Request ::
Whenever a line in the entries below contains the string "worden", copy that line.

Material shown ::
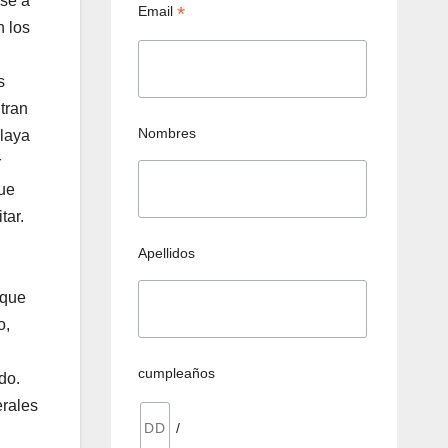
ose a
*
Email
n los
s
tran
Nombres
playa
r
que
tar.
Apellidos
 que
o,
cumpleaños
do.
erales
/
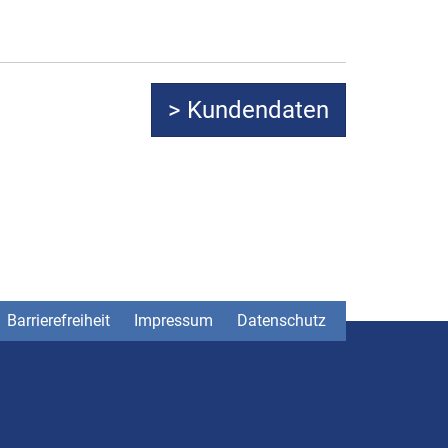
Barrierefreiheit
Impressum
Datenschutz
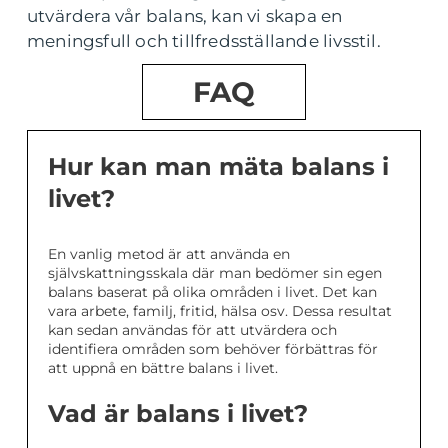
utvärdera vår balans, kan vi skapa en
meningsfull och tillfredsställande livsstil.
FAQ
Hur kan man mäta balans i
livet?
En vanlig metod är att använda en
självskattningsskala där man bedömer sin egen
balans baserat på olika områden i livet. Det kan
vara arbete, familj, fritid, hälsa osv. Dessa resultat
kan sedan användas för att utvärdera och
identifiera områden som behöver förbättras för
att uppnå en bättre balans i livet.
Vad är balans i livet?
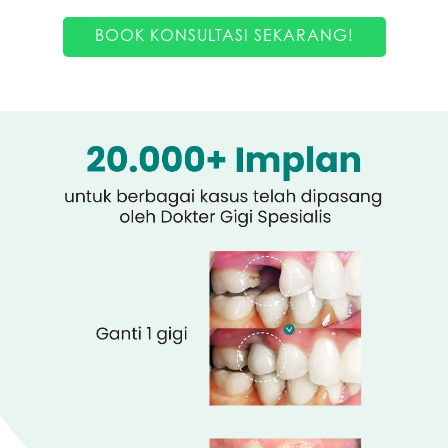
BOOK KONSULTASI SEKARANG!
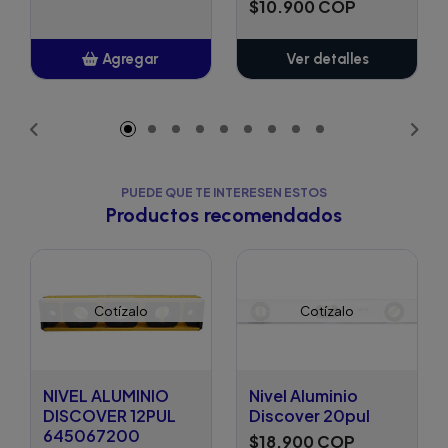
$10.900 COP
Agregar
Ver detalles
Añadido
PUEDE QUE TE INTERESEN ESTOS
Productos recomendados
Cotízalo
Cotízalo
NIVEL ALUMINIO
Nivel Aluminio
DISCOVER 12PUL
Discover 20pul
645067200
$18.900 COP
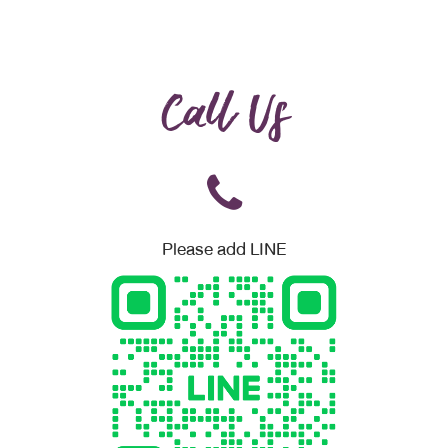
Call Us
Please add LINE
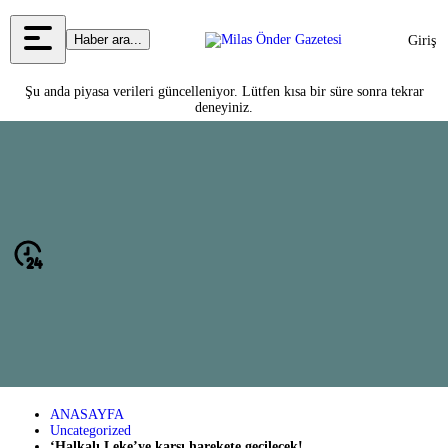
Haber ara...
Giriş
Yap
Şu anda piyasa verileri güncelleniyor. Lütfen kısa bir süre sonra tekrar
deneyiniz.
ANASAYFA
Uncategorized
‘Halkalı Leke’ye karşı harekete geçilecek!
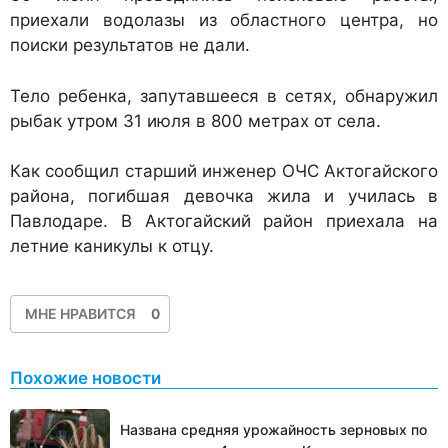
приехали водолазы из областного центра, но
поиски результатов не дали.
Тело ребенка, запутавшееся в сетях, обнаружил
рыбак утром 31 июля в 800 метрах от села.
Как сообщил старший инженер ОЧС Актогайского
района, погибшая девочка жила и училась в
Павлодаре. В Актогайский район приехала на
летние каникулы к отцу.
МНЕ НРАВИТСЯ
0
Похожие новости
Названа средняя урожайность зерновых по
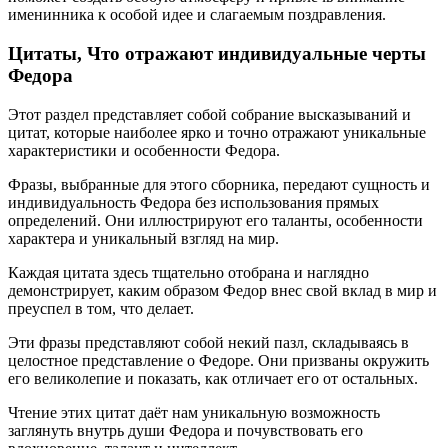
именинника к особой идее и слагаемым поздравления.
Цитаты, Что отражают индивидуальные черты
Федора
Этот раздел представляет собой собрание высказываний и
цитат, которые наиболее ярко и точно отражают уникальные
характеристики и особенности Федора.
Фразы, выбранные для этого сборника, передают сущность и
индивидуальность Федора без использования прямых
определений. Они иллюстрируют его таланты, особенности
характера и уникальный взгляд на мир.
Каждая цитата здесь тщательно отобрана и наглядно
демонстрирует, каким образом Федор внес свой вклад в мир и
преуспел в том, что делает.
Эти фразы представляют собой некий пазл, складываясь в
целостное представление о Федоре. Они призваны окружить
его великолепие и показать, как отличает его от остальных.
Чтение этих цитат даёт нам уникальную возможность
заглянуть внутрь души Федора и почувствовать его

--

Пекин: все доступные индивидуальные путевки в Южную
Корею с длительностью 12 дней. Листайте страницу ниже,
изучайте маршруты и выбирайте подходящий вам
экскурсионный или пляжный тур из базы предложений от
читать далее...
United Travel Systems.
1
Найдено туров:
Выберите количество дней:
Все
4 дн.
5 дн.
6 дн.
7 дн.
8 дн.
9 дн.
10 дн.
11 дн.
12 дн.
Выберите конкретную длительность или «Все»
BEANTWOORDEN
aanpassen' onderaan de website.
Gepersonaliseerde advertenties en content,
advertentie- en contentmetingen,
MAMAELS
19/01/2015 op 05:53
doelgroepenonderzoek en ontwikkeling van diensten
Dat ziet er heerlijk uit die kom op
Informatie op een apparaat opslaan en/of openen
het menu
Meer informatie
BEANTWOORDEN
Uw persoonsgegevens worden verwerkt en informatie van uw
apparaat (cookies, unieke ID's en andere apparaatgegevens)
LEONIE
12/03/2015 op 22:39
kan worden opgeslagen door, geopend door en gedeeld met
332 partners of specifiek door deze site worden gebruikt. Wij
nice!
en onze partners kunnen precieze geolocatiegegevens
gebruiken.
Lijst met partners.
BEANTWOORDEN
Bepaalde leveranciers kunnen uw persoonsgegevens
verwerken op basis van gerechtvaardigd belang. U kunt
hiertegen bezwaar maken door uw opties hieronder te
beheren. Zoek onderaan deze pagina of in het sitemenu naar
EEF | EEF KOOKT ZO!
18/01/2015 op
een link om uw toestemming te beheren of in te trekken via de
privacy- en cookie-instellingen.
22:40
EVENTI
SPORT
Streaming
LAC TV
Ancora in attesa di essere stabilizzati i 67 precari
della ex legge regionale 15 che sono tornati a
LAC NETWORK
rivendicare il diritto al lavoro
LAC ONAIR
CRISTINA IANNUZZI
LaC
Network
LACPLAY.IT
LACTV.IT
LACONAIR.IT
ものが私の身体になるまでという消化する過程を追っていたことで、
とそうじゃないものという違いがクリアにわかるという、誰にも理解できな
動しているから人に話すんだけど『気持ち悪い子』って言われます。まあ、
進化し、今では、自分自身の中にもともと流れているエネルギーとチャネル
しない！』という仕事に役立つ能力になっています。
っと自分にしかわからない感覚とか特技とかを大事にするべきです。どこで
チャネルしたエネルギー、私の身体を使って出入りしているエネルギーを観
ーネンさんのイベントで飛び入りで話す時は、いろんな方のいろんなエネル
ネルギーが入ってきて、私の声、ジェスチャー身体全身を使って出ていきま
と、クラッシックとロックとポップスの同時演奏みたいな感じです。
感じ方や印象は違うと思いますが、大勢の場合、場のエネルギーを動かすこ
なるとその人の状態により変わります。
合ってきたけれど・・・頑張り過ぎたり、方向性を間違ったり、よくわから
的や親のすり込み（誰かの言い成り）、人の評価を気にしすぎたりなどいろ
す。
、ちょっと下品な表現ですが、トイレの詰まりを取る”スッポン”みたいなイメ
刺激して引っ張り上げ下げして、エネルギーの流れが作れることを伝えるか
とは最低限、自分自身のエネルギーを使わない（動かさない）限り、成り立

Solution ::
Uw persoonsgegevens worden verwerkt en informatie van uw
kan worden opgeslagen door, geopend door en gedeeld met
332 partners of specifiek door deze site worden gebruikt. Wij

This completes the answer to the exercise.